The Reserve Bank of New Zealand (RBNZ) is the country’s central bank. Its economic objectives are achieving and maintaining price stability – achieved when inflation, measured by the Consumer Price Index (CPI), falls within the band of between 1% and 3% – and supporting maximum sustainable employment.
How does the Reserve Bank of New Zealand’s monetary policy influence the New Zealand Dollar?
The Reserve Bank of New Zealand’s (RBNZ) Monetary Policy Committee (MPC) decides the appropriate level of the Official Cash Rate (OCR) according to its objectives. When inflation is above target, the bank will attempt to tame it by raising its key OCR, making it more expensive for households and businesses to borrow money and thus cooling the economy. Higher interest rates are generally positive for the New Zealand Dollar (NZD) as they lead to higher yields, making the country a more attractive place for investors. On the contrary, lower interest rates tend to weaken NZD.
Why does the Reserve Bank of New Zealand care about employment?
Employment is important for the Reserve Bank of New Zealand (RBNZ) because a tight labor market can fuel inflation. The RBNZ’s goal of “maximum sustainable employment” is defined as the highest use of labor resources that can be sustained over time without creating an acceleration in inflation. “When employment is at its maximum sustainable level, there will be low and stable inflation. However, if employment is above the maximum sustainable level for too long, it will eventually cause prices to rise more and more quickly, requiring the MPC to raise interest rates to keep inflation under control,” the bank says.

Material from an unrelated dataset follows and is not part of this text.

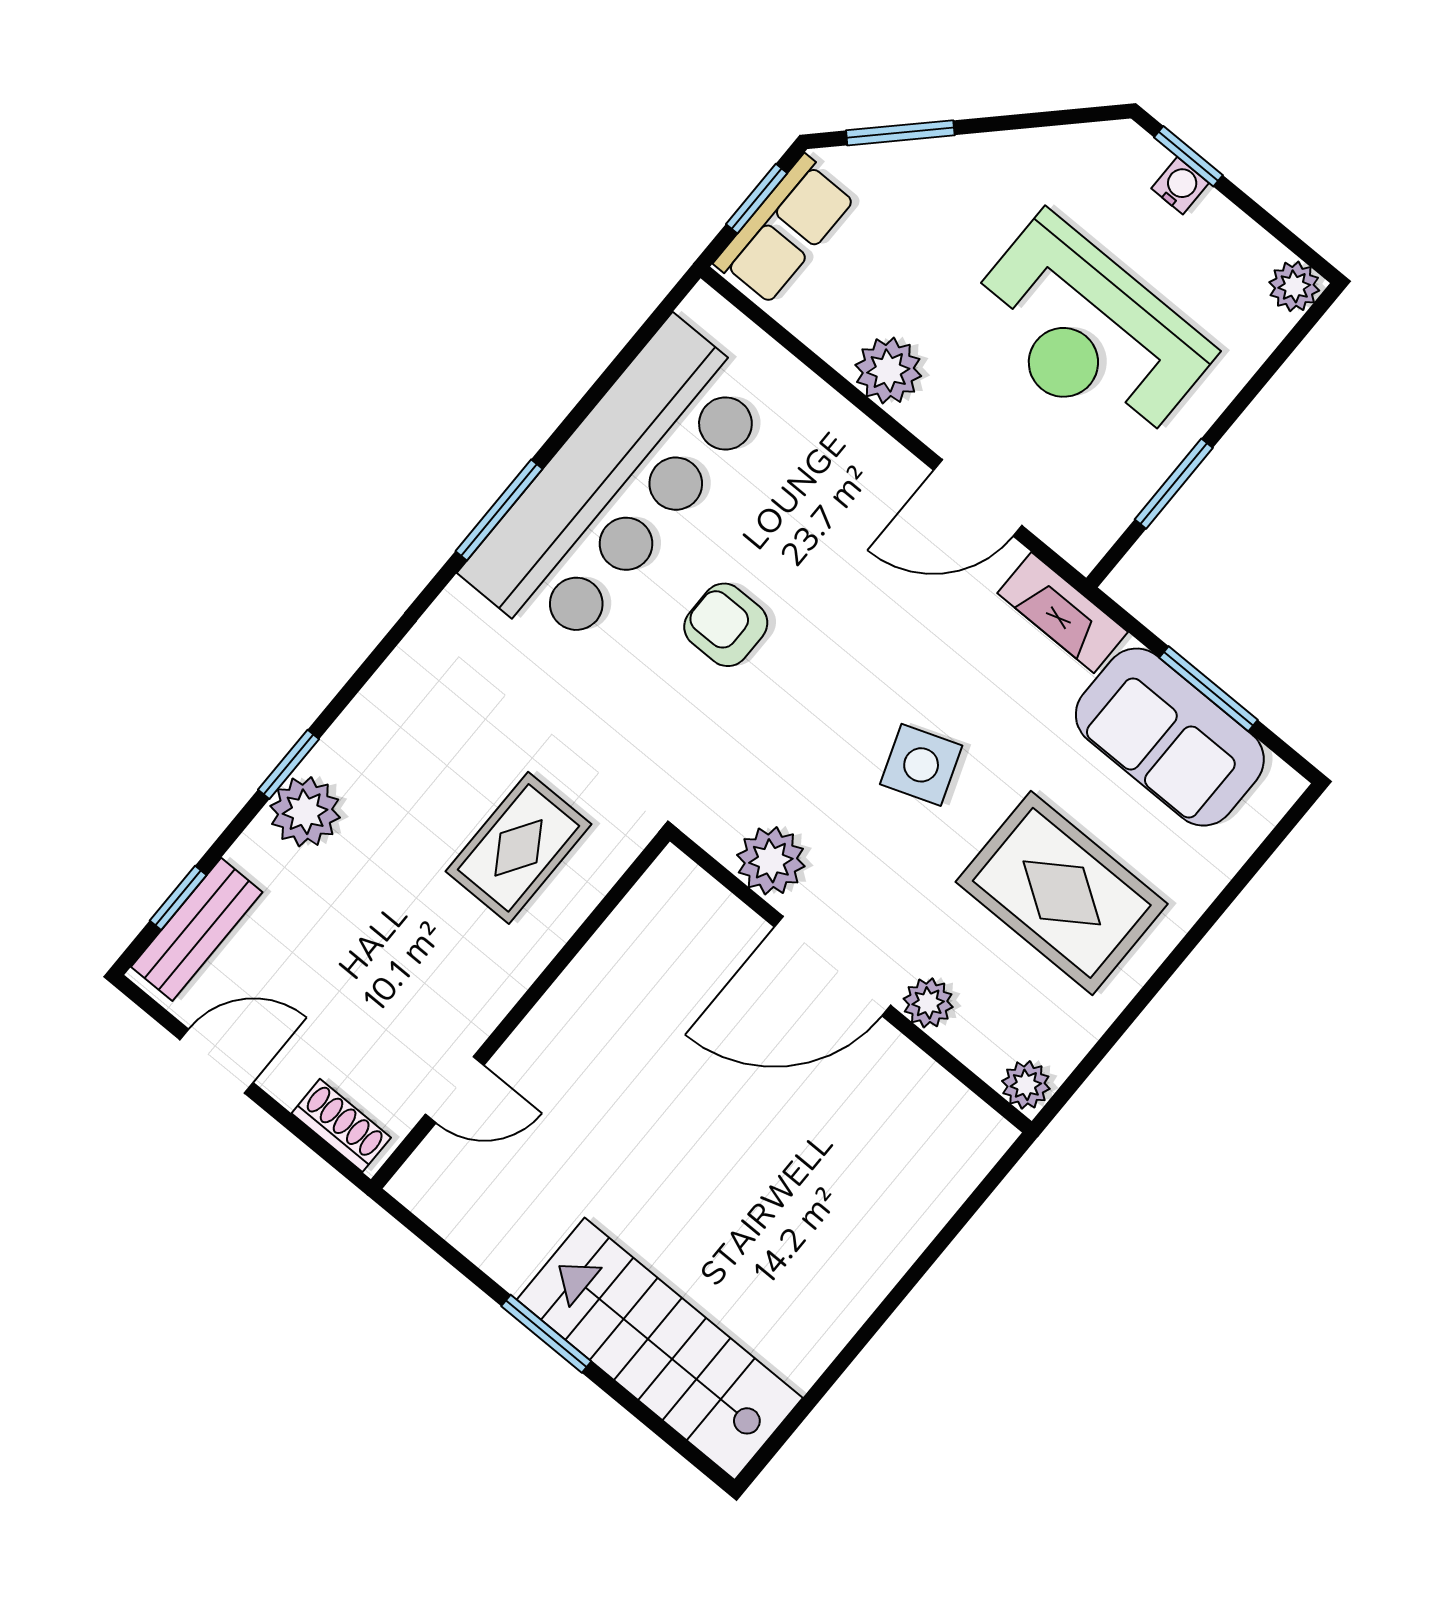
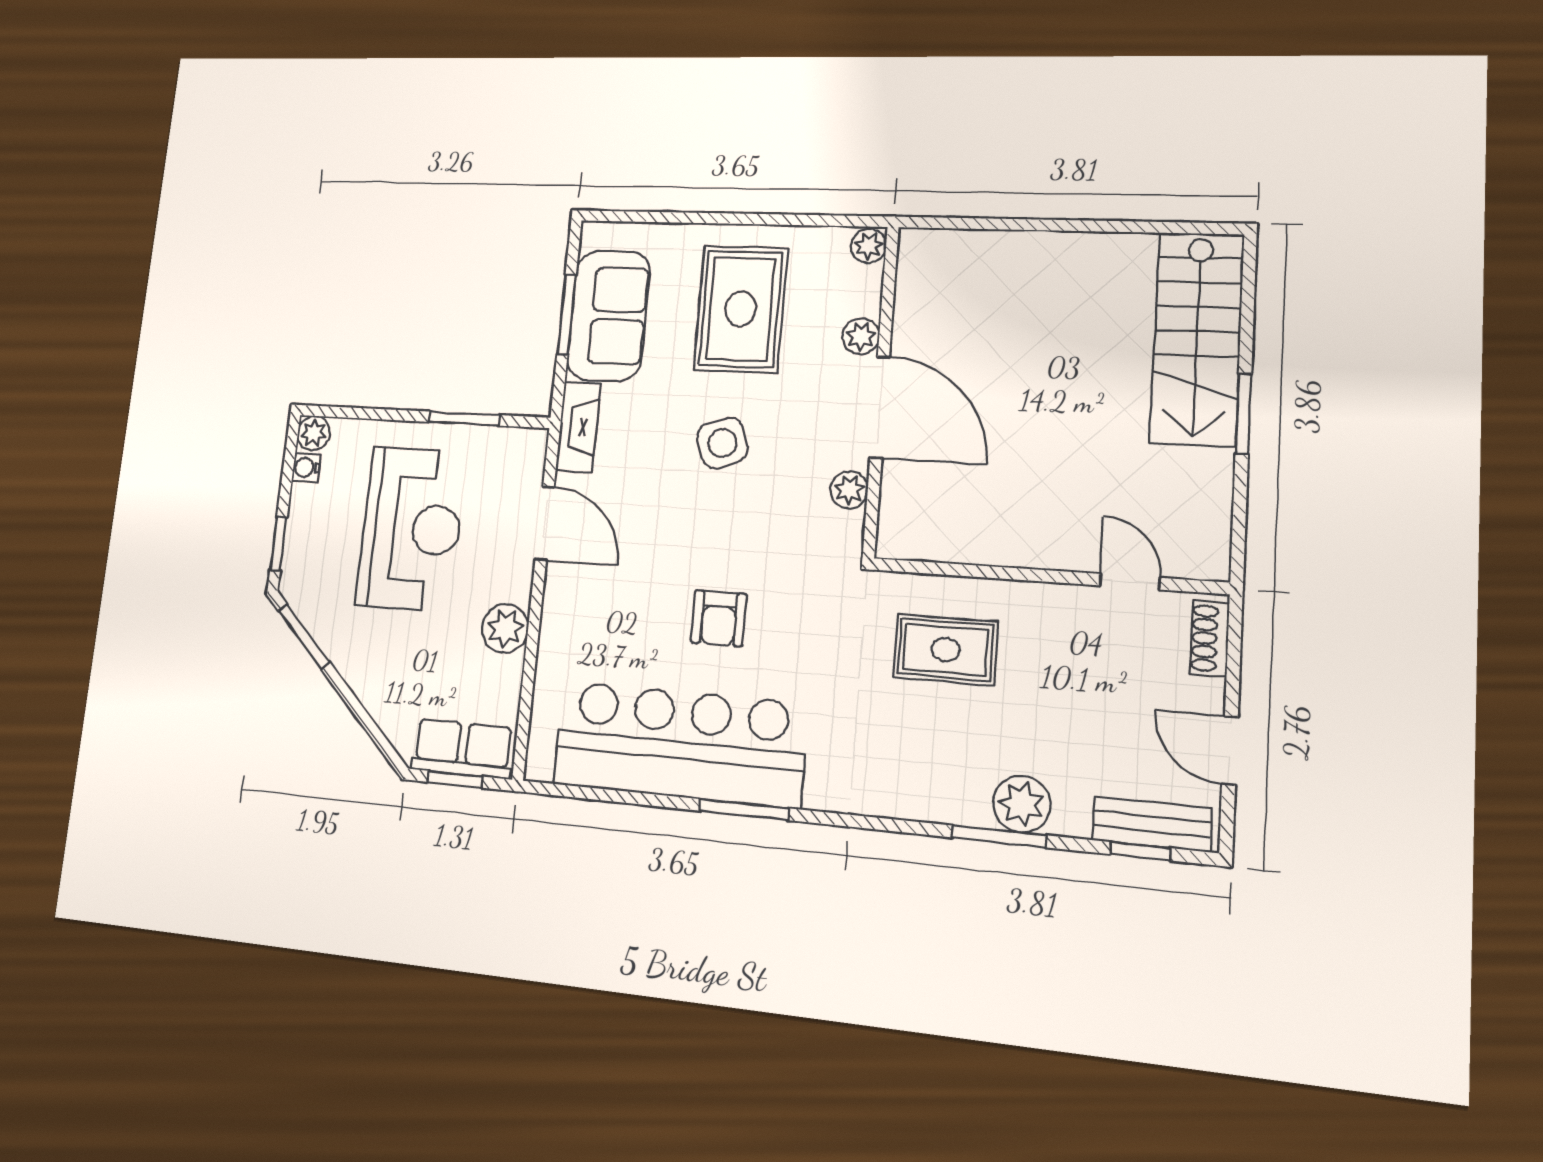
window: (900, 133) -> (304, 636), moved
water cooler: (1180, 186) -> (306, 467), moved
window: (288, 764) -> (999, 836), width x1.50
plant: (771, 861) -> (849, 490), width x0.73, depth x0.73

What is Quantitative Easing (QE)?
In extreme situations, the Reserve Bank of New Zealand (RBNZ) can enact a monetary policy tool called Quantitative Easing. QE is the process by which the RBNZ prints local currency and uses it to buy assets – usually government or corporate bonds – from banks and other financial institutions with the aim to increase the domestic money supply and spur economic activity. QE usually results in a weaker New Zealand Dollar (NZD). QE is a last resort when simply lowering interest rates is unlikely to achieve the objectives of the central bank. The RBNZ used it during the Covid-19 pandemic.